Empty cells indicate absence of statistical association (ROR (−) ≤1, P > 0.05) or inverse disproportionality (ROR <1, P ≤ 0.05)

b

MedDRA System organ classes: Blood and lymphatic system disorders, Cardiac disorders, Eye disorders, Gastrointestinal disorders, General disorders and administration site conditions, Hepatobiliary disorders, Infections and infestations, Injury, poisoning and procedural complications, Investigations, Metabolism and nutrition disorders, Musculoskeletal and connective tissue disorders, Nervous system disorders, Renal and urinary disorders, Respiratory, thoracic and mediastinal disorders, Skin and subcutaneous tissue disorders, Vascular disorders

c

Observed in prevention of venous thromboembolism in adult patients undergoing elective hip or knee replacement surgery

The most reported DOAC was dabigatran, which resulted statistically significant in 77% of 105 drug‐reaction pairs, followed by rivaroxaban (67%) and apixaban (36%).

Among selected statistically significant ADRs, gastrointestinal haemorrhage mostly occurred for dabigatran (1707 cases) and rivaroxaban (541 cases), while apixaban was mostly associated with cerebrovascular accident (16 cases; Tables S2–S4).

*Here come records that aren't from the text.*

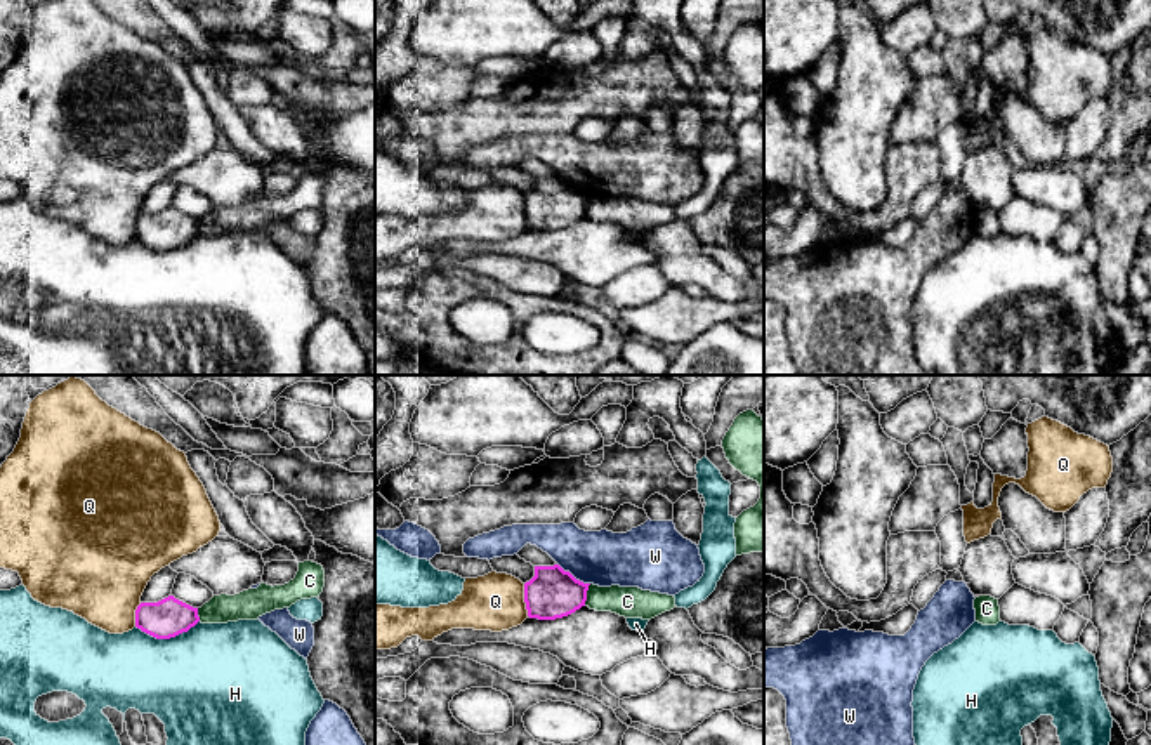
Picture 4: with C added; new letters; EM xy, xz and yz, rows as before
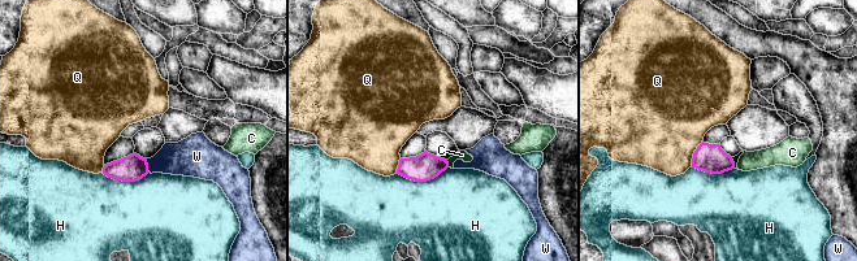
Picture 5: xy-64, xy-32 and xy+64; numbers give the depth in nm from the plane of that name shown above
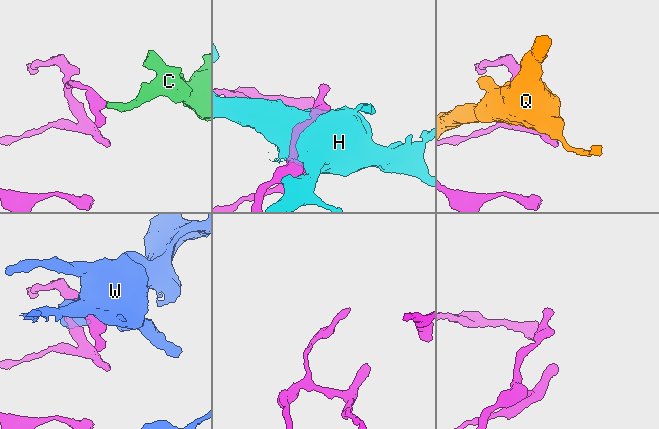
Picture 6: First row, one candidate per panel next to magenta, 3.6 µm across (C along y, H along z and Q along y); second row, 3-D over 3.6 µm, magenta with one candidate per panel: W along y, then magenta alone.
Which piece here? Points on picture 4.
Join: none
C: keep apart | xz (591, 195), (584, 216)
H: keep apart
Q: keep apart
W: keep apart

Table S5 shows the number of cases of ADRs significantly associated with DOACs (ROR >1, P ≤ 0.05) compared to warfarin.

Both rivaroxaban and dabigatran showed positive ROR for gastrointestinal haemorrhage compared to warfarin, respectively with 1.38 (1.24–1.55) and 1.71 (1.56–1.87); apixaban ROR was 0.95 (0.65–1.39).

DOACs showed an inverse causal association with cerebral haemorrhage compared to warfarin [ROR 0.31 (0.28–0.34)] whereas for intracranial haemorrhage (ICH) the figure was not significant [1.05 (0.89–1.25)]. However, considering rivaroxaban only, a positive association with ICH was detected [1.65 (1.35–2.03)].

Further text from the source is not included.